====== Vorgegebener Text ======

Die Infektionsabteilung am Kaiser-Franz-Josef-Spital
APA/HELMUT FOHRINGER
APA/HELMUT FOHRINGER
Coronavirus

Spitäler: Akutversorgung nicht reduziert

Eine Entspannung in Wiens Spitälern ist weiter nicht in Sicht. Planbare Eingriffe werden verschoben, Leistungen reduziert. Die Akutversorgung werde aber nicht angerührt, wird versichert. Für Aufregung sorgt weiter eine verschobene Tumor-OP im AKH.

221 Covid-Intensivpatientinnen und Patienten, 1.298 Neuinfektionen und zwölf Todesfälle im Zusammenhang mit dem Virus – diese Zahlen veranschaulichen die Lage am Mittwoch in Wien. Aufgrund der Prognosen mobilisieren die Spitäler die Reserven. Der Preis wird eine weitere Reduktion von Leistungen sein.

Wie die Leistungsreduktionen im Spitalsbereich im Detail aussehen werden, umriss ein Sprecher des Gesundheitsverbundes im APA-Gespräch folgendermaßen: „Es wird keine fachspezifische Reduktion sein. Unser oberster Ziel ist es jedenfalls, den Akutbereich jederzeit aufrecht zu erhalten. Ob das eine Herz-OP, eine Tumor-OP oder ein Schlaganfall ist – wenn der Eingriff medizinisch indiziert akut notwendig ist, wird er durchgeführt.“

Aufregung um verschobene Tumor-OP

Wellen schlägt derzeit eine kurzfristig verschobene Tumor-Operation am AKH. Eine ältere Patientin reiste dabei zum vereinbarten Termin aus dem Salzkammergut an. Nach einer Stunde sei sie vom AKH wieder nach Hause geschickt worden, weil keine Intensivbetten frei seien, schilderte die Tochter gegenüber „Wien heute“. Ohne die Operation seien die Überlebenschancen ihrer Mutter gering, so die Frau: „Da geht’s um jeden Tag.“

Kein Bett für Krebs-Patientin im AKH?

Eine ältere Patientin wurde im AKH am vereinbarten Termin für eine Krebstumor-OP wieder nach Hause geschickt, weil kein Bett frei war. Das berichtet nun ihre Tochter.

====== Datenauszüge ======

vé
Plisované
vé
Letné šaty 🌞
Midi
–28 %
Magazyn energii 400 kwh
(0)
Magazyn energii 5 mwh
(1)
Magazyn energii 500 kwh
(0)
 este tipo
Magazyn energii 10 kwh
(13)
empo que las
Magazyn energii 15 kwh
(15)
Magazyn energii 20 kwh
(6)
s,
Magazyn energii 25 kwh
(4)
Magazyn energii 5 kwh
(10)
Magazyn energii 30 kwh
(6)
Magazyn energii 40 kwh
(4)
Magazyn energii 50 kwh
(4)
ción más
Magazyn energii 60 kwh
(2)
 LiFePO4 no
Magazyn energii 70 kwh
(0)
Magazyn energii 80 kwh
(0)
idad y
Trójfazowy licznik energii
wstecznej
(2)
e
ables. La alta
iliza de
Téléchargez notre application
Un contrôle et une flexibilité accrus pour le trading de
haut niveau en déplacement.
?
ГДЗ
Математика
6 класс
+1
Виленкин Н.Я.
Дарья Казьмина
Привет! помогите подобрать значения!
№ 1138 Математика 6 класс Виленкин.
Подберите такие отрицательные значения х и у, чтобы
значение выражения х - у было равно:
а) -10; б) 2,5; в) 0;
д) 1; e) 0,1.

======
====== Datenauszüge ======

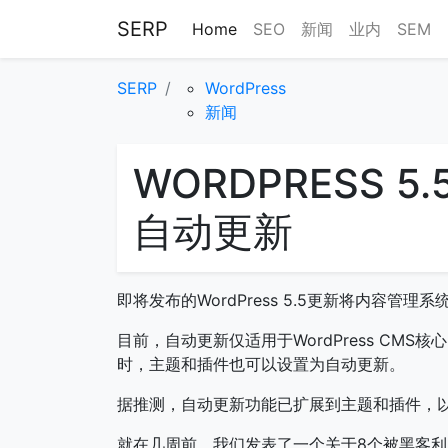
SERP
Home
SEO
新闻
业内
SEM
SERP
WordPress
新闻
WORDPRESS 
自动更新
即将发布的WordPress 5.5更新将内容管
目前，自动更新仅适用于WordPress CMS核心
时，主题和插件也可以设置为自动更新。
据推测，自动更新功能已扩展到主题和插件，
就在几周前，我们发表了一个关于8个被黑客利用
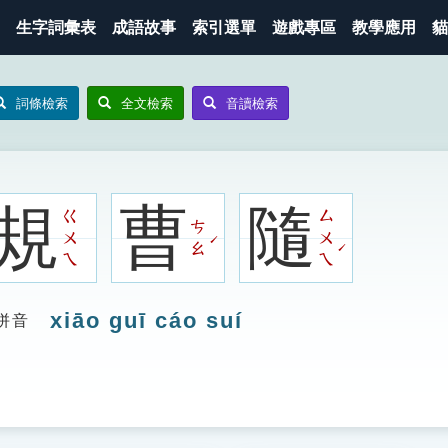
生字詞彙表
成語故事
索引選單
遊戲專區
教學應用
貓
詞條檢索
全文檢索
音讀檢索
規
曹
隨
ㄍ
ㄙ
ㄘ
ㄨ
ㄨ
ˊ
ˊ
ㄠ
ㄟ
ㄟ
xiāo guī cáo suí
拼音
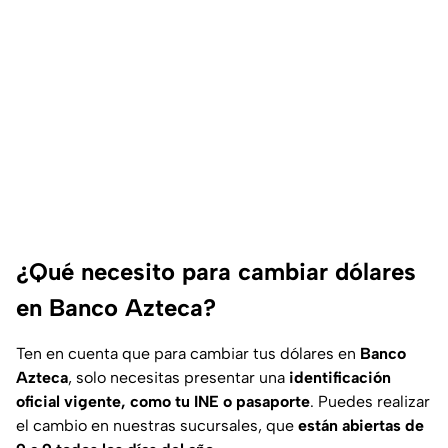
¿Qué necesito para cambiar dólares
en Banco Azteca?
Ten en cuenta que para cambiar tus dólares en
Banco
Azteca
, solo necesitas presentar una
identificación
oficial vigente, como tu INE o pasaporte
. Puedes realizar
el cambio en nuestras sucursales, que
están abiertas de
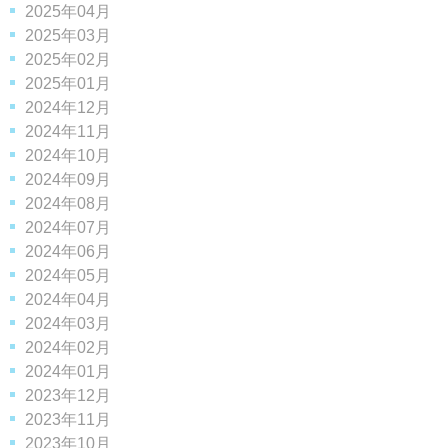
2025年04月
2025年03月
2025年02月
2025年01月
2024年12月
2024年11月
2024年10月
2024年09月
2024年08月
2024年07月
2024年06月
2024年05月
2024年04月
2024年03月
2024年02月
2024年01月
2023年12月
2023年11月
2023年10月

======
====== Datenauszüge ======

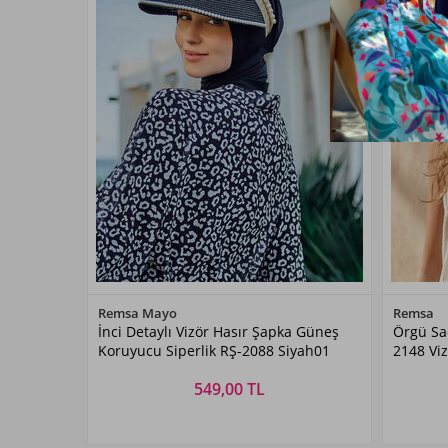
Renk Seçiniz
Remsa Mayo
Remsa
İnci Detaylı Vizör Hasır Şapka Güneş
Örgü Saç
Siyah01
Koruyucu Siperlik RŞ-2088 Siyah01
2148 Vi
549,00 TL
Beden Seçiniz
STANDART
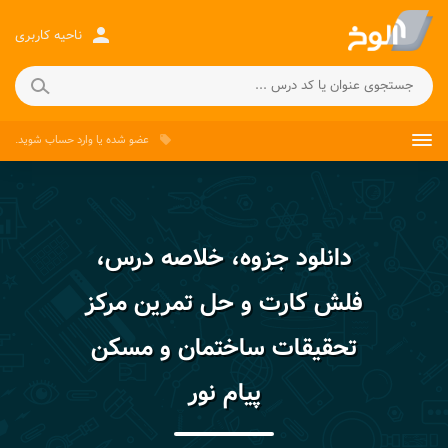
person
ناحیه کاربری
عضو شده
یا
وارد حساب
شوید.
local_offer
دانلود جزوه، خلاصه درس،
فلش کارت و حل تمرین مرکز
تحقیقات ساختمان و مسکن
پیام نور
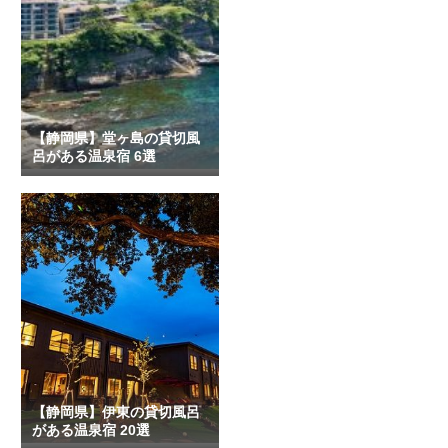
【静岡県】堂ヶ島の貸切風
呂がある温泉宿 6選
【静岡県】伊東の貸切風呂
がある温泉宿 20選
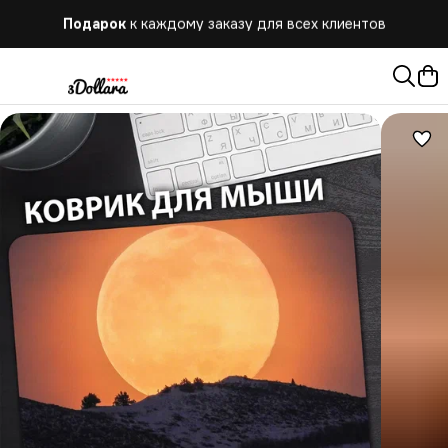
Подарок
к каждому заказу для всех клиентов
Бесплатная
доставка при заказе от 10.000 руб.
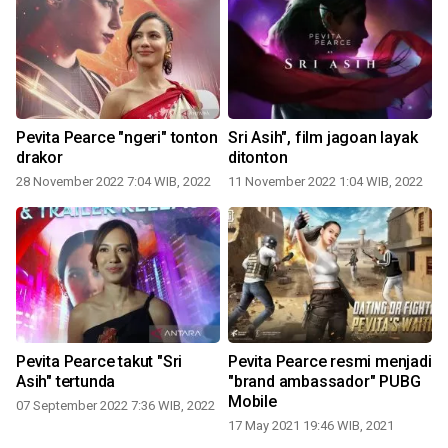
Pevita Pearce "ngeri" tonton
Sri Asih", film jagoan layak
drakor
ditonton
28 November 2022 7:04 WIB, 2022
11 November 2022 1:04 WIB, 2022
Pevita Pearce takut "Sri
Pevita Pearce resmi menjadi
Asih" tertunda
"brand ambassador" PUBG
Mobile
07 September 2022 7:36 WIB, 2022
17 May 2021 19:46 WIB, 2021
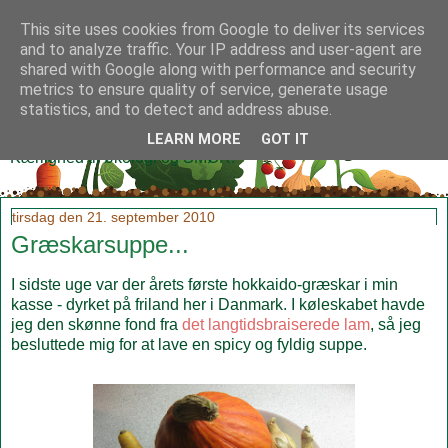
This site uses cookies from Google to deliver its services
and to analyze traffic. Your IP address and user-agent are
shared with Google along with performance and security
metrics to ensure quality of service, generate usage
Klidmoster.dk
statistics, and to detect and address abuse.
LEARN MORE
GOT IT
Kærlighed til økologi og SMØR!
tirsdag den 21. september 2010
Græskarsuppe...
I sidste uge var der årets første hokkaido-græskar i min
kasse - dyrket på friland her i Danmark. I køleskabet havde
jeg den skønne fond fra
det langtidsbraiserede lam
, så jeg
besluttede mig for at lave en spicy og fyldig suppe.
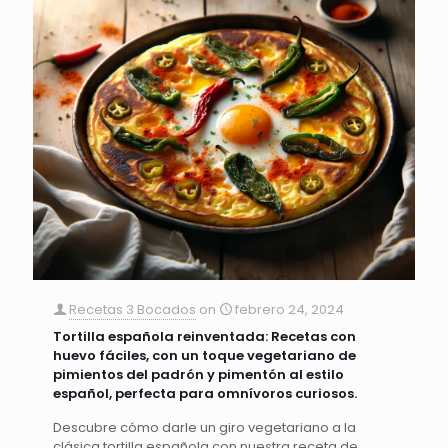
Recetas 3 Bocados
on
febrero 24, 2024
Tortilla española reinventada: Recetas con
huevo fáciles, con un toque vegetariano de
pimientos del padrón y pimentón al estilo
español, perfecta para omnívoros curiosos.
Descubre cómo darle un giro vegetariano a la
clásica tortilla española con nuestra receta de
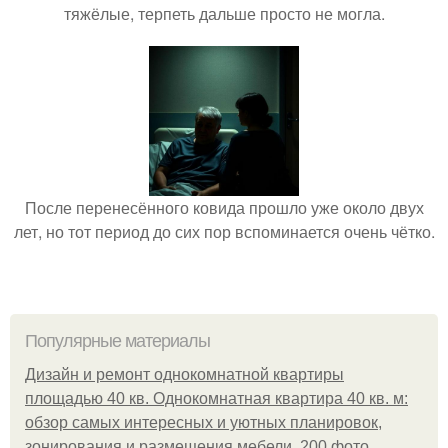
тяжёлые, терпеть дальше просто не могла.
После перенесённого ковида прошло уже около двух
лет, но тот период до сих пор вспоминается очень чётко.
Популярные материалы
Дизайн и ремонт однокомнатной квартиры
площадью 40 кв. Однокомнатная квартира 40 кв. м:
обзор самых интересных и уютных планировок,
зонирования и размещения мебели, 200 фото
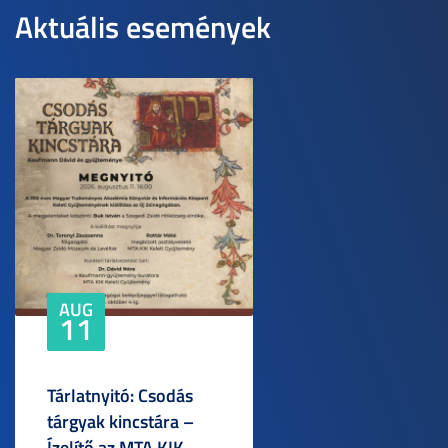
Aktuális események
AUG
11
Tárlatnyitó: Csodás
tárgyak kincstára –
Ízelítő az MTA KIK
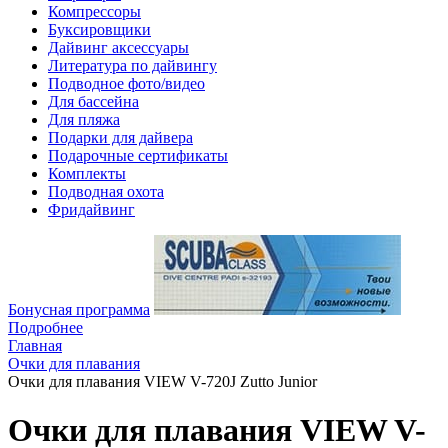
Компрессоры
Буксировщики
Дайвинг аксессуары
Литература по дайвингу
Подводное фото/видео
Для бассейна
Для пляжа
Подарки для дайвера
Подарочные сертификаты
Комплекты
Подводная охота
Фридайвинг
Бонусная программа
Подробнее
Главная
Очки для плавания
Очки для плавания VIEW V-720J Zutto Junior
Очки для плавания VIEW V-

======

### Aufgabenstellung
(A) Geben Sie aus dem Bericht über die Wiener Spitäler den Abschnitt wortgetreu wieder, der mit „Aufregung um verschobene“ beginnt und sich bis „Krebs-Patientin im AKH?“ erstreckt.
(B) Nennen Sie alle Zahlenangaben, mit denen der Bericht über die Wiener Spitäler die Lage am Mittwoch in Wien veranschaulicht, jeweils mit dem, worauf sie sich beziehen.
(C) Führen Sie den Bericht über die Wiener Spitäler im Anschluss an seinen letzten Satz weiter.

### Erwartete Ergebnisse
(A)
Aufregung um verschobene Tumor-OP

Wellen schlägt derzeit eine kurzfristig verschobene Tumor-Operation am AKH. Eine ältere Patientin reiste dabei zum vereinbarten Termin aus dem Salzkammergut an. Nach einer Stunde sei sie vom AKH wieder nach Hause geschickt worden, weil keine Intensivbetten frei seien, schilderte die Tochter gegenüber „Wien heute“. Ohne die Operation seien die Überlebenschancen ihrer Mutter gering, so die Frau: „Da geht’s um jeden Tag.“

Kein Bett für Krebs-Patientin im AKH?

(B)
- 221 Covid-Intensivpatientinnen und Patienten
- 1.298 Neuinfektionen
- zwölf Todesfälle im Zusammenhang mit dem Virus

(C)
Zum konkreten Fall will man sich im AKH nicht äußern. Akute und lebenswichtige Operationen werden aber durchgeführt, wird versichert. Auch der Sprecher des Gesundheitsverbundes betont: „Wäre die Operation medizinisch indiziert notwendig gewesen, wäre sie durchgeführt worden. Offenbar gab es die medizinische Indikation, dass nicht heute, sondern auch später operiert werden kann, ohne Nachteil für die Patientin.“

Von Fall zu Fall entschieden

Bei der Verschiebung von Operationen gibt es in Wien kein zentrales Vorgehen, welche Eingriffe verschoben werden, sondern es wird von Fall zu Fall und abhängig vom Zustand der Betroffenen entschieden. Flankiert werden die städtischen Häuser bei der (intensiv-)medizinischen Betreuung CoV-Erkrankter von Wiener Ordensspitälern. Auch hier kommt es zu Einschnitten im Spitalsalltag.

Ordensspitäler bauen Intensiv-Kapazität aus

Auch die Ordensspitäler bauen nun die Kapazitäten im Intensivbereich aus. Teilweise werden OP-Säle zu Intensivzimmern umfunktioniert.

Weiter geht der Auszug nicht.